### STORED RECORDS

--- Begin ---

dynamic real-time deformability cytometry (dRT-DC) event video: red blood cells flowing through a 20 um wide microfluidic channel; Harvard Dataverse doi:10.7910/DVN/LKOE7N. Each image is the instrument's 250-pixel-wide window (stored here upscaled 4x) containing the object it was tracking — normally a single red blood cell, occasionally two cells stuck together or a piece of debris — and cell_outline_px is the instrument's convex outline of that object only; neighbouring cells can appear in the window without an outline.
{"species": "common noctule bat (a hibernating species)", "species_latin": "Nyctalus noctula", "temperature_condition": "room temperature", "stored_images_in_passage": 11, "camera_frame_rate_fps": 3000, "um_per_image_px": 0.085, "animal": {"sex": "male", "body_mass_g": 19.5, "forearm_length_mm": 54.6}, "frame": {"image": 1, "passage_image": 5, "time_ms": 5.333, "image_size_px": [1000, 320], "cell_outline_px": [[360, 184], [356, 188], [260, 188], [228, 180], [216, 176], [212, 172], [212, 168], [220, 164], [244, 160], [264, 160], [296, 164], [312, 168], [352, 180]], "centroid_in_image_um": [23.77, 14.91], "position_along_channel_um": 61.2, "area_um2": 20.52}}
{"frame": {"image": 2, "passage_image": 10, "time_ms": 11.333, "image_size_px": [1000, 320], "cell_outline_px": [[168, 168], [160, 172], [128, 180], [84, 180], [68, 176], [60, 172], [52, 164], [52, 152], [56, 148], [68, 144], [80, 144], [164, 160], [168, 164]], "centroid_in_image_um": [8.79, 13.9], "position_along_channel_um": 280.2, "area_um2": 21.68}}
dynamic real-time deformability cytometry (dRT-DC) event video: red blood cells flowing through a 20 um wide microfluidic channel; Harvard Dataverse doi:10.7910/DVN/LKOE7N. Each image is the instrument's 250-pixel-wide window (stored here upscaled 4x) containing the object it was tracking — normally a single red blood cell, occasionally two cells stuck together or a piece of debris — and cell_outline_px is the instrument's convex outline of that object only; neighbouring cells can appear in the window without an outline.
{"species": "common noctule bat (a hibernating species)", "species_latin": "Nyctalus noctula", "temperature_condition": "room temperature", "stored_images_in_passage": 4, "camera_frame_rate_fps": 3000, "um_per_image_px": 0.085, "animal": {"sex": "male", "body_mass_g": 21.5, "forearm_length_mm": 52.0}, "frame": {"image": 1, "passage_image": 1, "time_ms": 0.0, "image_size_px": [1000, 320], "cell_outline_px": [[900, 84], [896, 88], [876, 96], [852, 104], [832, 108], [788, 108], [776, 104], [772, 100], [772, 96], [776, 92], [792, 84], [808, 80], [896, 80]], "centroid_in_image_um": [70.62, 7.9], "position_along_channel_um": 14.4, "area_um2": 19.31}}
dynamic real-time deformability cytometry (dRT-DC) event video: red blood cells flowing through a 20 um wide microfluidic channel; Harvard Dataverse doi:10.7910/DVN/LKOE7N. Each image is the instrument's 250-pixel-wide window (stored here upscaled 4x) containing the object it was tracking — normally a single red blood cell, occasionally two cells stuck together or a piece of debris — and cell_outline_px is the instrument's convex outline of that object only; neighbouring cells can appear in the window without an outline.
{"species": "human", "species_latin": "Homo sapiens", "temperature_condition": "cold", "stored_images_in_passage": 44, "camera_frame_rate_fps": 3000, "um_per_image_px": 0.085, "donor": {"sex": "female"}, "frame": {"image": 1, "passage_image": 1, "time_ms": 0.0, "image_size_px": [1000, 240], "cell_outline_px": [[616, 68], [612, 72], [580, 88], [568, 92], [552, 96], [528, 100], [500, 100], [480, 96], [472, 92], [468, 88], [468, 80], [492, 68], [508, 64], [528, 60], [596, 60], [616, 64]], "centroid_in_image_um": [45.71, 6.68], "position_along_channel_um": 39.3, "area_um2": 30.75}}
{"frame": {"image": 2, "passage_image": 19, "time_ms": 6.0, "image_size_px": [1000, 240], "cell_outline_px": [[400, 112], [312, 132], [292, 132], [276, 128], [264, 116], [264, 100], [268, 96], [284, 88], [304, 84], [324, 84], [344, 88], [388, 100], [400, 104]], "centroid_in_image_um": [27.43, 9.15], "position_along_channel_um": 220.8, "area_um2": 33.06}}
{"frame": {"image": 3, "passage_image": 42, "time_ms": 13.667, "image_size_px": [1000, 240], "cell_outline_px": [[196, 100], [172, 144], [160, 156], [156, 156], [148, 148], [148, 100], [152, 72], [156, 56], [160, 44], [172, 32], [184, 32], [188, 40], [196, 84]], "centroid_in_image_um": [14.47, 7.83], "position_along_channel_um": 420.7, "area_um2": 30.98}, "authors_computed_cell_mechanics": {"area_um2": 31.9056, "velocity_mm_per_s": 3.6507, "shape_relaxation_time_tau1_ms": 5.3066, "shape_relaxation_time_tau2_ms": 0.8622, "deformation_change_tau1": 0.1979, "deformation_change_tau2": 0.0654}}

--- End ---

### GOAL OF THE EXERCISE
Restate each of the entries above verbatim.

### EXERCISE RESULT
dynamic real-time deformability cytometry (dRT-DC) event video: red blood cells flowing through a 20 um wide microfluidic channel; Harvard Dataverse doi:10.7910/DVN/LKOE7N. Each image is the instrument's 250-pixel-wide window (stored here upscaled 4x) containing the object it was tracking — normally a single red blood cell, occasionally two cells stuck together or a piece of debris — and cell_outline_px is the instrument's convex outline of that object only; neighbouring cells can appear in the window without an outline.
{"species": "common noctule bat (a hibernating species)", "species_latin": "Nyctalus noctula", "temperature_condition": "room temperature", "stored_images_in_passage": 11, "camera_frame_rate_fps": 3000, "um_per_image_px": 0.085, "animal": {"sex": "male", "body_mass_g": 19.5, "forearm_length_mm": 54.6}, "frame": {"image": 1, "passage_image": 5, "time_ms": 5.333, "image_size_px": [1000, 320], "cell_outline_px": [[360, 184], [356, 188], [260, 188], [228, 180], [216, 176], [212, 172], [212, 168], [220, 164], [244, 160], [264, 160], [296, 164], [312, 168], [352, 180]], "centroid_in_image_um": [23.77, 14.91], "position_along_channel_um": 61.2, "area_um2": 20.52}}
{"frame": {"image": 2, "passage_image": 10, "time_ms": 11.333, "image_size_px": [1000, 320], "cell_outline_px": [[168, 168], [160, 172], [128, 180], [84, 180], [68, 176], [60, 172], [52, 164], [52, 152], [56, 148], [68, 144], [80, 144], [164, 160], [168, 164]], "centroid_in_image_um": [8.79, 13.9], "position_along_channel_um": 280.2, "area_um2": 21.68}}
dynamic real-time deformability cytometry (dRT-DC) event video: red blood cells flowing through a 20 um wide microfluidic channel; Harvard Dataverse doi:10.7910/DVN/LKOE7N. Each image is the instrument's 250-pixel-wide window (stored here upscaled 4x) containing the object it was tracking — normally a single red blood cell, occasionally two cells stuck together or a piece of debris — and cell_outline_px is the instrument's convex outline of that object only; neighbouring cells can appear in the window without an outline.
{"species": "common noctule bat (a hibernating species)", "species_latin": "Nyctalus noctula", "temperature_condition": "room temperature", "stored_images_in_passage": 4, "camera_frame_rate_fps": 3000, "um_per_image_px": 0.085, "animal": {"sex": "male", "body_mass_g": 21.5, "forearm_length_mm": 52.0}, "frame": {"image": 1, "passage_image": 1, "time_ms": 0.0, "image_size_px": [1000, 320], "cell_outline_px": [[900, 84], [896, 88], [876, 96], [852, 104], [832, 108], [788, 108], [776, 104], [772, 100], [772, 96], [776, 92], [792, 84], [808, 80], [896, 80]], "centroid_in_image_um": [70.62, 7.9], "position_along_channel_um": 14.4, "area_um2": 19.31}}
dynamic real-time deformability cytometry (dRT-DC) event video: red blood cells flowing through a 20 um wide microfluidic channel; Harvard Dataverse doi:10.7910/DVN/LKOE7N. Each image is the instrument's 250-pixel-wide window (stored here upscaled 4x) containing the object it was tracking — normally a single red blood cell, occasionally two cells stuck together or a piece of debris — and cell_outline_px is the instrument's convex outline of that object only; neighbouring cells can appear in the window without an outline.
{"species": "human", "species_latin": "Homo sapiens", "temperature_condition": "cold", "stored_images_in_passage": 44, "camera_frame_rate_fps": 3000, "um_per_image_px": 0.085, "donor": {"sex": "female"}, "frame": {"image": 1, "passage_image": 1, "time_ms": 0.0, "image_size_px": [1000, 240], "cell_outline_px": [[616, 68], [612, 72], [580, 88], [568, 92], [552, 96], [528, 100], [500, 100], [480, 96], [472, 92], [468, 88], [468, 80], [492, 68], [508, 64], [528, 60], [596, 60], [616, 64]], "centroid_in_image_um": [45.71, 6.68], "position_along_channel_um": 39.3, "area_um2": 30.75}}
{"frame": {"image": 2, "passage_image": 19, "time_ms": 6.0, "image_size_px": [1000, 240], "cell_outline_px": [[400, 112], [312, 132], [292, 132], [276, 128], [264, 116], [264, 100], [268, 96], [284, 88], [304, 84], [324, 84], [344, 88], [388, 100], [400, 104]], "centroid_in_image_um": [27.43, 9.15], "position_along_channel_um": 220.8, "area_um2": 33.06}}
{"frame": {"image": 3, "passage_image": 42, "time_ms": 13.667, "image_size_px": [1000, 240], "cell_outline_px": [[196, 100], [172, 144], [160, 156], [156, 156], [148, 148], [148, 100], [152, 72], [156, 56], [160, 44], [172, 32], [184, 32], [188, 40], [196, 84]], "centroid_in_image_um": [14.47, 7.83], "position_along_channel_um": 420.7, "area_um2": 30.98}, "authors_computed_cell_mechanics": {"area_um2": 31.9056, "velocity_mm_per_s": 3.6507, "shape_relaxation_time_tau1_ms": 5.3066, "shape_relaxation_time_tau2_ms": 0.8622, "deformation_change_tau1": 0.1979, "deformation_change_tau2": 0.0654}}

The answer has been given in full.